# Inclined Plane block of mass

1. Nov 22, 2005

A block with mass 10.0 kg is placed on an inclined plane with slope angle 30 degrees and is connected to a second hanging block that has mass m by a cord passing over a small, frictionless pulley. The coefficient of static friction is 0.45, and the coefficient of kinetic friction is 0.35.
(a) Find the mass m for which the 10.0 kg block moves up the plane at a constant speed once it has been set in motion.
(b) Find the mass m for which it moves down the plane at constant speed once it has been set in motion.
(c) For what range of values of m will the block remain at rest if it is released from rest? (Use g = 10 m/s^2)

So the first thing I note is that $$\mu_{s} = 0.45$$ and $$\mu_{k} = 0.35$$. I also know that I am dealing with a 30-60-90 right triangle, which will make the problem easier. Now I draw the free body diagram. The force of gravity $$w = mg$$ is acting on the both blocks. The tension of the rope is acting on both blocks(same for each block). Static friction is acting on the 10.0 kg block, directed in the $$- x$$ direction.

So for part (a) the key phrase is once it has been set in motion . That means kinetic friction is important in this case. So I calculate the kinetic friction of the block to be: $$f_{k} = (0.35)(100 N) = 35 N$$. What would I do from here?

For part (b), the mass has to be less than the mass of the block from the previous question, because it is moving down the ramp.

For (c) the masses have to be such that they do not break overcome the static friction $$f_{s}$$.

Any help is appreciated

Thanks

2. Nov 22, 2005

### mezarashi

For (a), now that you have the force for friction, what other forces are acting on the block? And in which direction? If velocity is constant, so there is no acceleration, thus the net force must be zero.

For (b), intuition may be failing you here.

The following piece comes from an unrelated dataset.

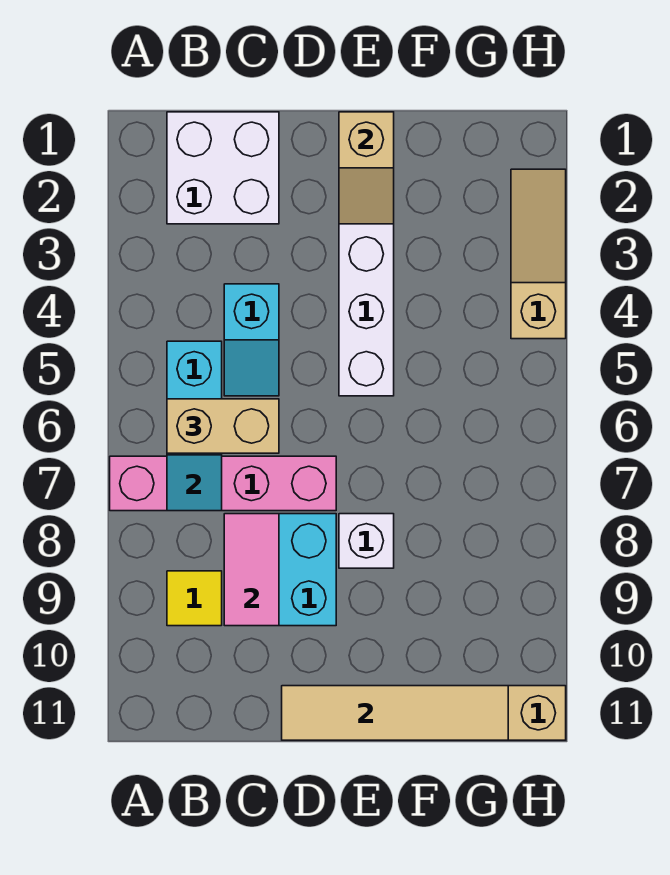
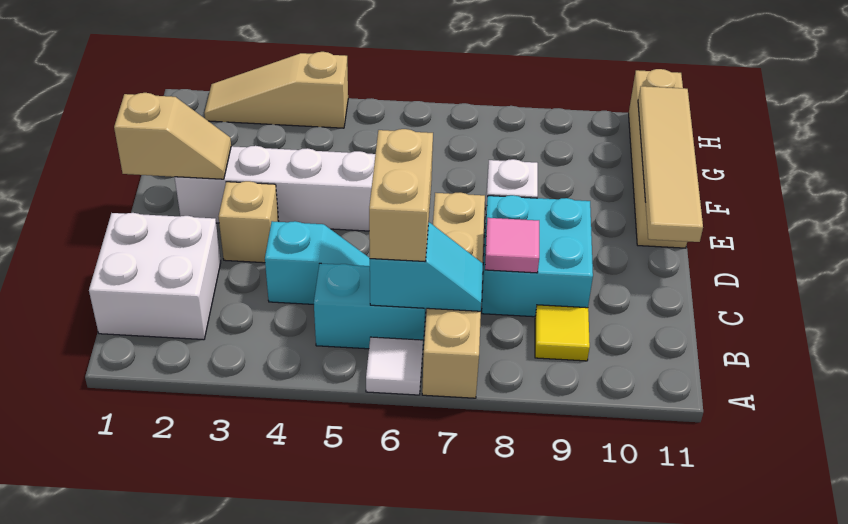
none -> white 1x1 tile [366,337,423,395]
pink 1x4 brick [110,456,336,511] -> tan 1x4 brick [422,193,485,398]
pink 1x2 tile [224,514,279,626] -> pink 1x1 tile [485,218,539,273]
none -> tan 1x1 brick [219,181,279,263]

If it is moving down the ramp at constant velocity, what is its acceleration? Consequently what must its net force be?

3. Nov 22, 2005

### marlon

Let us first (as we should always do) write down the equations of motion (Newton's Second Law).

1) pick x axis (along the incline) and an y axis (perpendicular to the incline)
2) as a convention, we agree that forces direction upward the incline have a positive sign and the forces with opposite direction have - sign.
3) if you look at block 1 on the incline, which forces are acting on it. There are 4 of them. For each force, calculate both x and y components
4) for block 2, again which forces are acting on it ? In this case it is just gravity...

Once you have solved these 4 question, as you should LAWAYS do with these problems, you can actually start solving your questions

marlon

EDIT/ Besides, the friction force you calculated is wrong. Do the first 4 steps as i outlines and you will se why. It has something to do with the fact that in the y direction (along which the normal force is defined), gravity is NOT g !!!

Last edited: Nov 22, 2005
4. Nov 22, 2005

1. Picked x-axis along incline and y-axis perpendicular to incline
2. Agreed
3. The forces acting on block 1 are its weight ( 100 N ), the tension of the rope T , the normal force n , and the static friction force $$f_{s}$$. The x and y components of the weight are, $$F_{gx} = mg\sin 30$$, $$F_{gy} = mg\cos 30$$. $$f_{sx} = -100\cos 30(0.45)$$ and there is no y-component. The normal force has no x-component. The weight of the second block has $$mg$$ as its y component.

Last edited: Nov 22, 2005
5. Nov 22, 2005

### marlon

By 0 you mean 30, right ? I am sure that is just a typo.

Along x : $$m_1a_{1x} = T - \mu_kN -mgsin(30°)$$
Along y : $$m_1a_{1y} = 0 = -mgcos(30°) + N$$ Why can i write 0 here ?

For mass two there is only an y component:
$$m_2a_{2y} = T-m_2g$$,

These are the equations of motion in their most general form.
Now, look at what has been asked and see what you can do with the accelerations. I mean, can they get 0 ? is $$a_1 (= \sqrt{a_{1x}^2 + a_{1y}^2})=a_2$$ ? Be sure to examine this for each question...

You see, this is how you should always proceed

marlon

Last edited: Nov 22, 2005
6. Nov 22, 2005

So $$m_1a_{1x} = T - \mu_kN -mgsin(30°)$$ you set $$a_{1x} = 0$$ and solve for m ? And the tension would just be equal to the weight of the second block. You use $$f_{k}$$.

Same thing for part B except you reverse the signs?

And For part (x) you just solve for m again?

7. Nov 23, 2005

Correct

Correct

marlon